THE PROBLEM: What follows is a set of records, each of which is to be written out exactly.

DATASET EXTRACT:

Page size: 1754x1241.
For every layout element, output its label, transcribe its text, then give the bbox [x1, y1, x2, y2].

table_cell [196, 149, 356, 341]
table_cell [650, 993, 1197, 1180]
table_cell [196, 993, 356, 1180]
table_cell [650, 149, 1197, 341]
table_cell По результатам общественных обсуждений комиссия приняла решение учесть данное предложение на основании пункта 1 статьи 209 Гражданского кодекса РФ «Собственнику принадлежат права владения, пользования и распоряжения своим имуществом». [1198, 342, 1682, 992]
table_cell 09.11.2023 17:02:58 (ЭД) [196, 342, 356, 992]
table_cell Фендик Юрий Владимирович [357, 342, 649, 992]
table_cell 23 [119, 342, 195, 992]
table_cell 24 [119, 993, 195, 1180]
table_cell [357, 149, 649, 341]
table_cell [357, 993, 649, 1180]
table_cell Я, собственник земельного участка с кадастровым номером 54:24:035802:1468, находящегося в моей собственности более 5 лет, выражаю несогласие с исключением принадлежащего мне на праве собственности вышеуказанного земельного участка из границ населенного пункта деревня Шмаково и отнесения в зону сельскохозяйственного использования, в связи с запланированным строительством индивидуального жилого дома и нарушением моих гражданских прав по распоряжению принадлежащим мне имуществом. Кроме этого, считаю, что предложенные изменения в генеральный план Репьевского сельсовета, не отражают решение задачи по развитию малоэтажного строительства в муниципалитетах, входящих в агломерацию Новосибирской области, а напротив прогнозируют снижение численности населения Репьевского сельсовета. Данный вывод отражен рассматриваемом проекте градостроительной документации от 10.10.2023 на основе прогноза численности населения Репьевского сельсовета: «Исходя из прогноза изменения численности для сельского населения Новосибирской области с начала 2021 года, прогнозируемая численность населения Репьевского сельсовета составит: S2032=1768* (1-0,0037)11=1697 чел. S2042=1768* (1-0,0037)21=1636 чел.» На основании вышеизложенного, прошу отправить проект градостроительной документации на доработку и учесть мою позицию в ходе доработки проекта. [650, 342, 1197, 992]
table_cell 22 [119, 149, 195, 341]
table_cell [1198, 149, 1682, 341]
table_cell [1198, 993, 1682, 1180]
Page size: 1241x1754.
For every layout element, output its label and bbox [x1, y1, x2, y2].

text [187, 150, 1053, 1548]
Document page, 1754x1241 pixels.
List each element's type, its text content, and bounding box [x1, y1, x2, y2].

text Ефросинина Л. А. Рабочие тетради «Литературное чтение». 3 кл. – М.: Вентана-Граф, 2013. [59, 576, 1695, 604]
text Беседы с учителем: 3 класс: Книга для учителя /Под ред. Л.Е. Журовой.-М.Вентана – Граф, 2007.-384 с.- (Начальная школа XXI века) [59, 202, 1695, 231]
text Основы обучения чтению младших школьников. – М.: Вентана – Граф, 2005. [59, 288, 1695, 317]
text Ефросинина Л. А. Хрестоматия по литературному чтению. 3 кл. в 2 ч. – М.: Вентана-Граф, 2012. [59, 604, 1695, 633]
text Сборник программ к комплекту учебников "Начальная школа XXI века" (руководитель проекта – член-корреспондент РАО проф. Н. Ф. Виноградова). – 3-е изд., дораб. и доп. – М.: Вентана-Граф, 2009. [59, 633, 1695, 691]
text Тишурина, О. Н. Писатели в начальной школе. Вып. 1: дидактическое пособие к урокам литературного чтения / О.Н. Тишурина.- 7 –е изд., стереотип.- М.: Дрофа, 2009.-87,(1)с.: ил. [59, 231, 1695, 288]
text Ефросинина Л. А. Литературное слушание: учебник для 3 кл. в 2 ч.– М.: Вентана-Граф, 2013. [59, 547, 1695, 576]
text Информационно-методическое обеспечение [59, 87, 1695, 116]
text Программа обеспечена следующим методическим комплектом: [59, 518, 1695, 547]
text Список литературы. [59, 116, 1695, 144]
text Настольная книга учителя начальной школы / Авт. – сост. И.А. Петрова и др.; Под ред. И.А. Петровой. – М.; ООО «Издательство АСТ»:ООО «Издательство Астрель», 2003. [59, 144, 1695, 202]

SOLUTION TO THIS PROBLEM:
Page size: 1754x1241.
For every layout element, output its label, transcribe its text, then give the bbox [x1, y1, x2, y2].

table_cell [196, 149, 356, 341]
table_cell [650, 993, 1197, 1180]
table_cell [196, 993, 356, 1180]
table_cell [650, 149, 1197, 341]
table_cell По результатам общественных обсуждений комиссия приняла решение учесть данное предложение на основании пункта 1 статьи 209 Гражданского кодекса РФ «Собственнику принадлежат права владения, пользования и распоряжения своим имуществом». [1198, 342, 1682, 992]
table_cell 09.11.2023 17:02:58 (ЭД) [196, 342, 356, 992]
table_cell Фендик Юрий Владимирович [357, 342, 649, 992]
table_cell 23 [119, 342, 195, 992]
table_cell 24 [119, 993, 195, 1180]
table_cell [357, 149, 649, 341]
table_cell [357, 993, 649, 1180]
table_cell Я, собственник земельного участка с кадастровым номером 54:24:035802:1468, находящегося в моей собственности более 5 лет, выражаю несогласие с исключением принадлежащего мне на праве собственности вышеуказанного земельного участка из границ населенного пункта деревня Шмаково и отнесения в зону сельскохозяйственного использования, в связи с запланированным строительством индивидуального жилого дома и нарушением моих гражданских прав по распоряжению принадлежащим мне имуществом. Кроме этого, считаю, что предложенные изменения в генеральный план Репьевского сельсовета, не отражают решение задачи по развитию малоэтажного строительства в муниципалитетах, входящих в агломерацию Новосибирской области, а напротив прогнозируют снижение численности населения Репьевского сельсовета. Данный вывод отражен рассматриваемом проекте градостроительной документации от 10.10.2023 на основе прогноза численности населения Репьевского сельсовета: «Исходя из прогноза изменения численности для сельского населения Новосибирской области с начала 2021 года, прогнозируемая численность населения Репьевского сельсовета составит: S2032=1768* (1-0,0037)11=1697 чел. S2042=1768* (1-0,0037)21=1636 чел.» На основании вышеизложенного, прошу отправить проект градостроительной документации на доработку и учесть мою позицию в ходе доработки проекта. [650, 342, 1197, 992]
table_cell 22 [119, 149, 195, 341]
table_cell [1198, 149, 1682, 341]
table_cell [1198, 993, 1682, 1180]
Page size: 1241x1754.
For every layout element, output its label and bbox [x1, y1, x2, y2].

text [187, 150, 1053, 1548]
Document page, 1754x1241 pixels.
List each element's type, its text content, and bounding box [x1, y1, x2, y2].

text Ефросинина Л. А. Рабочие тетради «Литературное чтение». 3 кл. – М.: Вентана-Граф, 2013. [59, 576, 1695, 604]
text Беседы с учителем: 3 класс: Книга для учителя /Под ред. Л.Е. Журовой.-М.Вентана – Граф, 2007.-384 с.- (Начальная школа XXI века) [59, 202, 1695, 231]
text Основы обучения чтению младших школьников. – М.: Вентана – Граф, 2005. [59, 288, 1695, 317]
text Ефросинина Л. А. Хрестоматия по литературному чтению. 3 кл. в 2 ч. – М.: Вентана-Граф, 2012. [59, 604, 1695, 633]
text Сборник программ к комплекту учебников "Начальная школа XXI века" (руководитель проекта – член-корреспондент РАО проф. Н. Ф. Виноградова). – 3-е изд., дораб. и доп. – М.: Вентана-Граф, 2009. [59, 633, 1695, 691]
text Тишурина, О. Н. Писатели в начальной школе. Вып. 1: дидактическое пособие к урокам литературного чтения / О.Н. Тишурина.- 7 –е изд., стереотип.- М.: Дрофа, 2009.-87,(1)с.: ил. [59, 231, 1695, 288]
text Ефросинина Л. А. Литературное слушание: учебник для 3 кл. в 2 ч.– М.: Вентана-Граф, 2013. [59, 547, 1695, 576]
text Информационно-методическое обеспечение [59, 87, 1695, 116]
text Программа обеспечена следующим методическим комплектом: [59, 518, 1695, 547]
text Список литературы. [59, 116, 1695, 144]
text Настольная книга учителя начальной школы / Авт. – сост. И.А. Петрова и др.; Под ред. И.А. Петровой. – М.; ООО «Издательство АСТ»:ООО «Издательство Астрель», 2003. [59, 144, 1695, 202]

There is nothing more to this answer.